本書では課長などの中間管理職をミドルリーダーと称し、実質的に会社の変革を担えるポジションと説明をしている。そのミドルリーダーとしてどれだけ挑戦と挫折をするのかとストレスフルな環境に自分を追い込めるかで、トップマネジメントへの道が開くかどうかが決まる。
数点まとめる。
▼合理的思考力
リーダーに必要不可欠能力で外せないのは「合理的思考力」。但し、一朝一夕で身につくものではないから管理職になる前から日々のトレーニングが必要。
例えば近くで指示を受けた同僚、先輩へのミッションに対して自分ならどうするかと解決策を密かに思案したり、日々のニュースを題材に考えたりしてもいい。
▼ミドルリーダーの強み
上下から一次情報が集まるミドルリーダーの方が、目立たずに自由に動けるという強みがあり、ある意味で上司を盾に責任無く色々な経験が積める。
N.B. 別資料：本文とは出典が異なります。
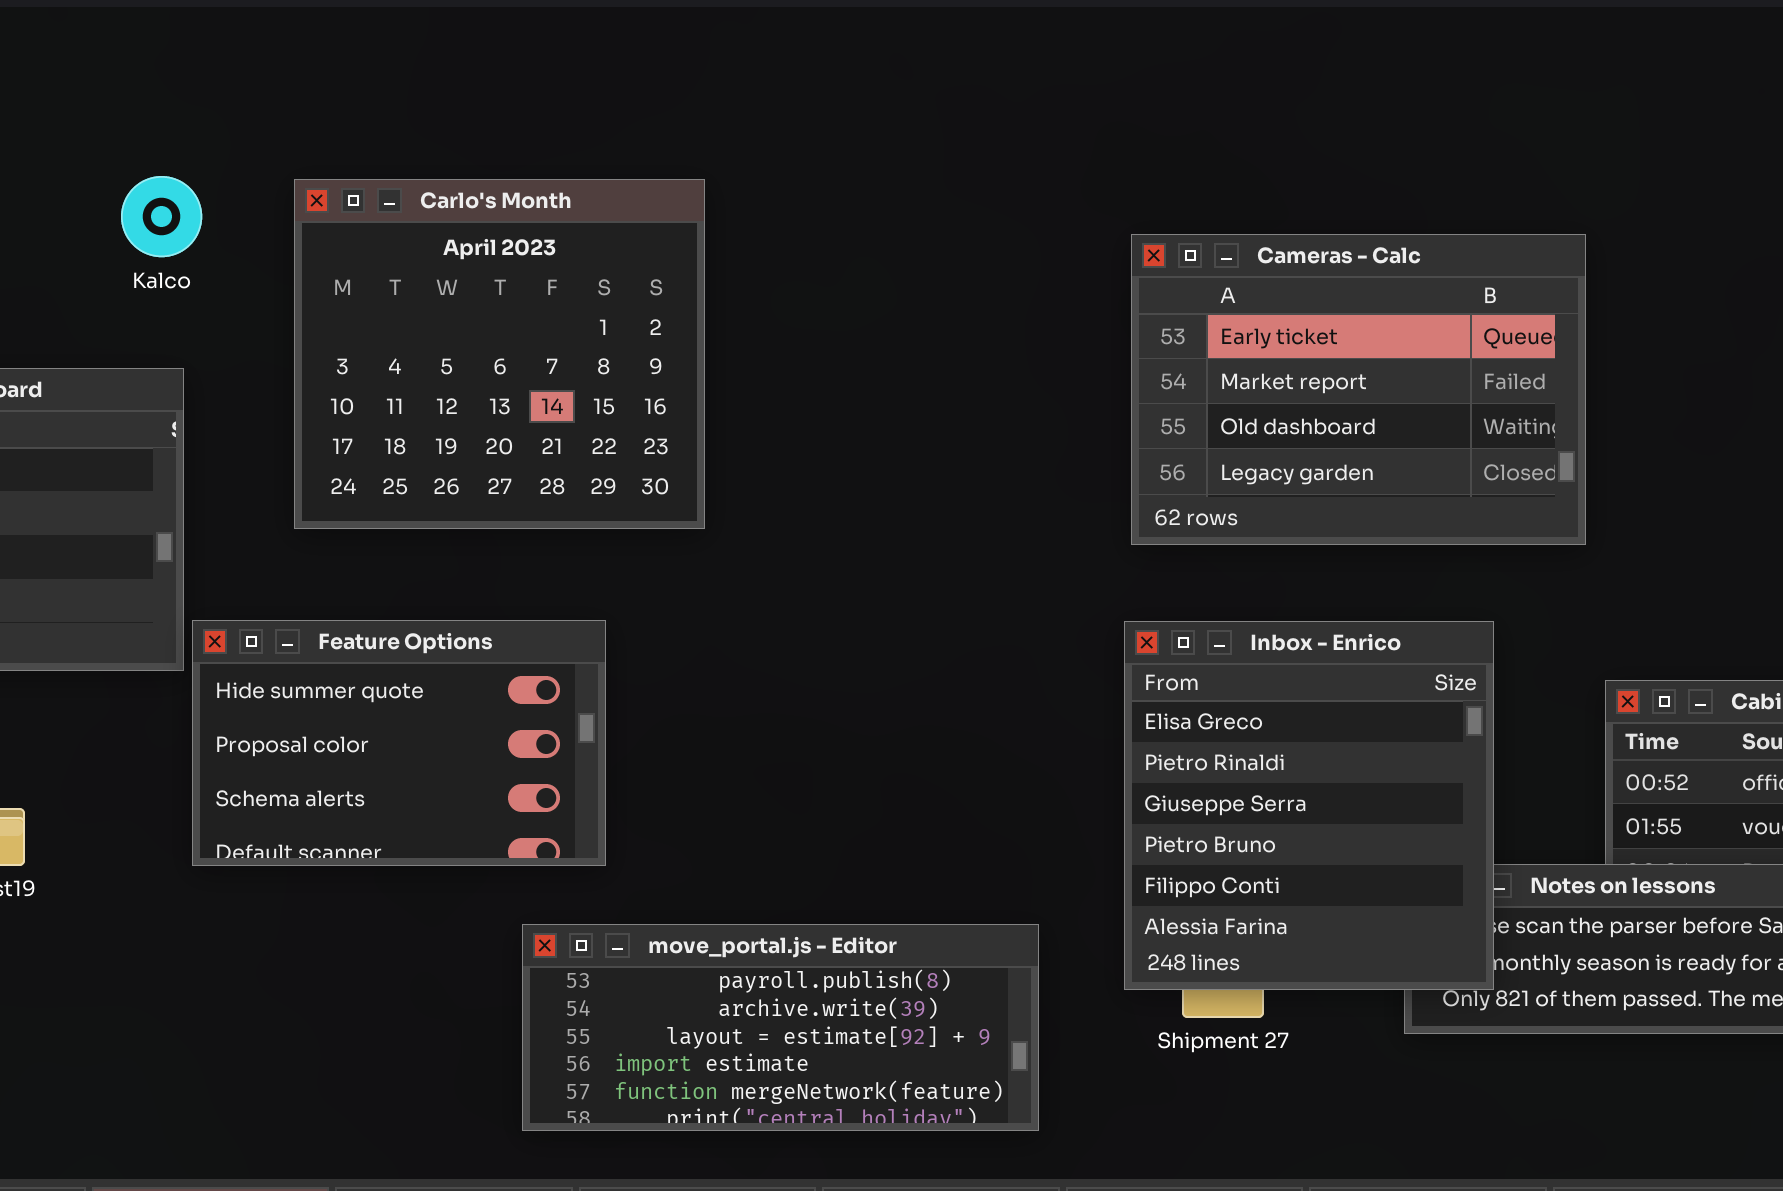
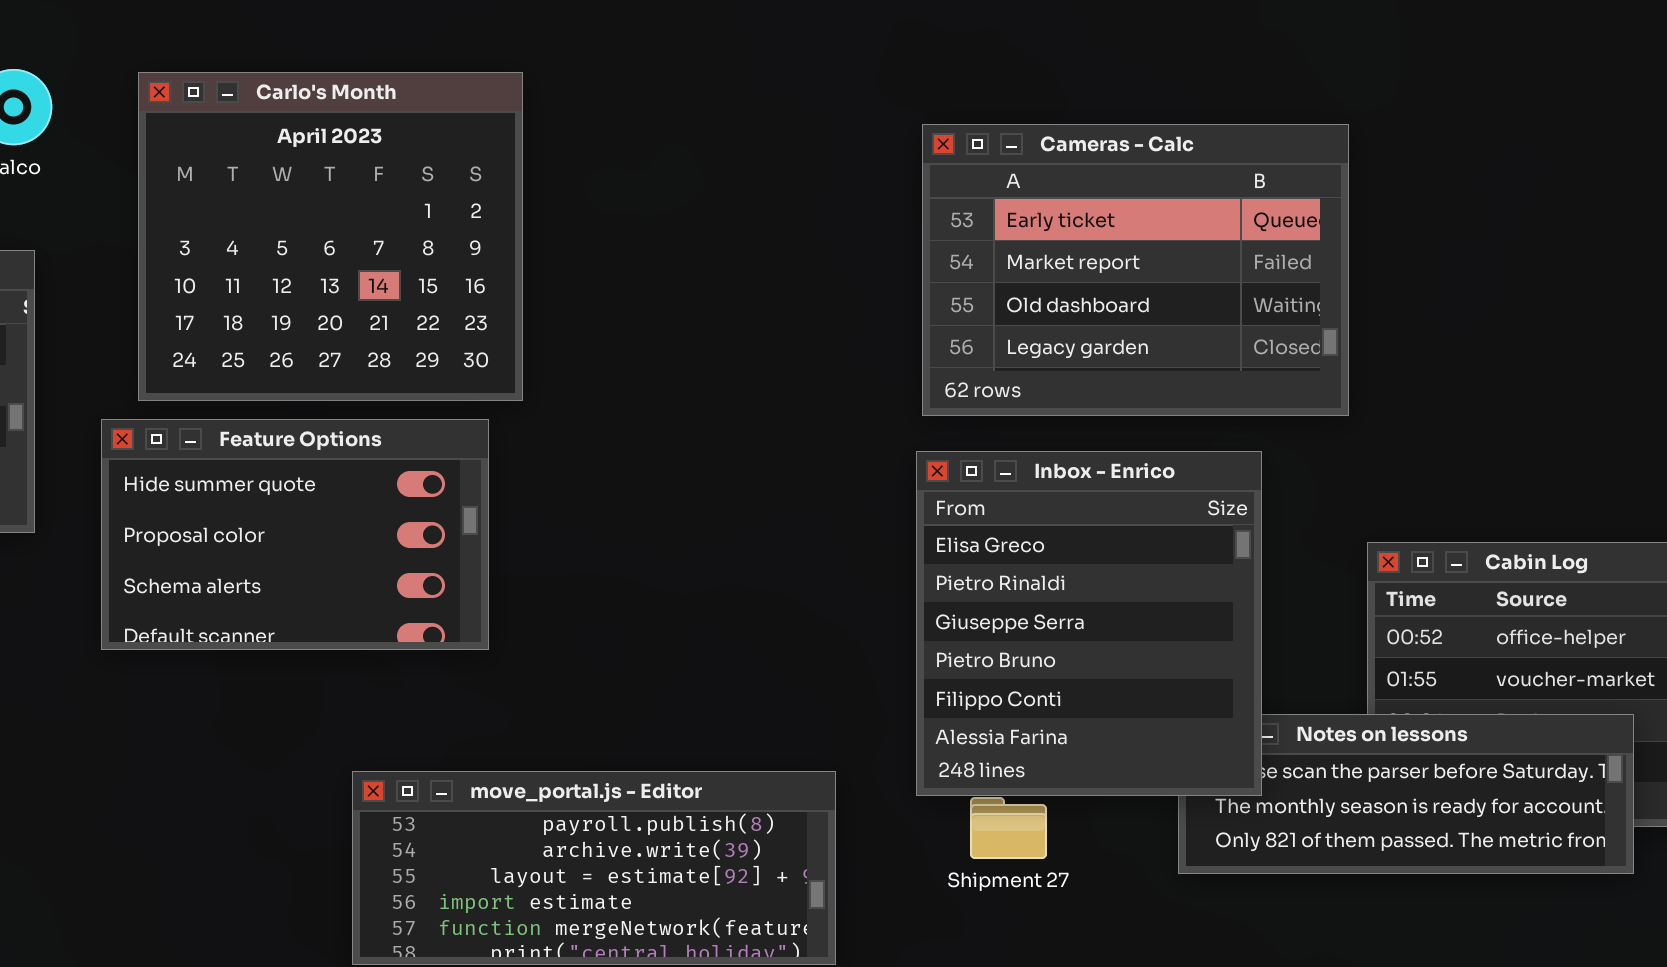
Feature Options: [192,620,606,866] -> [101,419,489,650], moved
Inbox - Enrico: [1124,621,1494,990] -> [916,451,1262,796], moved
ただいつも経営的目線を持って判断をするという意識をしておかないとトレーニングにはならない。
▼逃げ場の多い中間管理職の覚悟
組織において下の人ほど言い訳をしやすい。仕事がうまくいかない時は1番には、下っぱから「うちの課長がバカだから」「うちの部長が〃」「うちの役員が〃」と言えばいいのだが、トップマネジメント(リーダー)となると同じようにはいかない。トップに立つというのは、想像もつかないほどストレスがかかる為、ストレス耐性はかなり重要な素質でもある。また、ストレスの差を考える際に、社長・副社長の差と副社長・下っぱの差だと、前者の方が遥かに大きい。それだけトップに立ち判断をするということは難しい。
ストレスに対しては素質もあるがトレーニングもできる。常に意識して自分に負荷をかけ、ストレスフルな立場においてみるくらいの行動が必要である。
中間管理職はある意味、平社員より逃げ道が多い。部長のせいだけではなく部下のせいにもできる。その立場でどのように過ごせるのかがストレス耐性が向上するかどうかの分岐点。
▼上司も社長もチームメンバーとして使う
組織のヒエラルキーを絶対視するとそういう発想でしかプロジェクトを動かすことができなくなる。上司と意見が逆転したらどうしようなどと考えることや、部下だと思って油断するなどは愚かな行為である。例え部長だろうが社長だろうがプロジェクト達成に向けた自分の駒だと考える。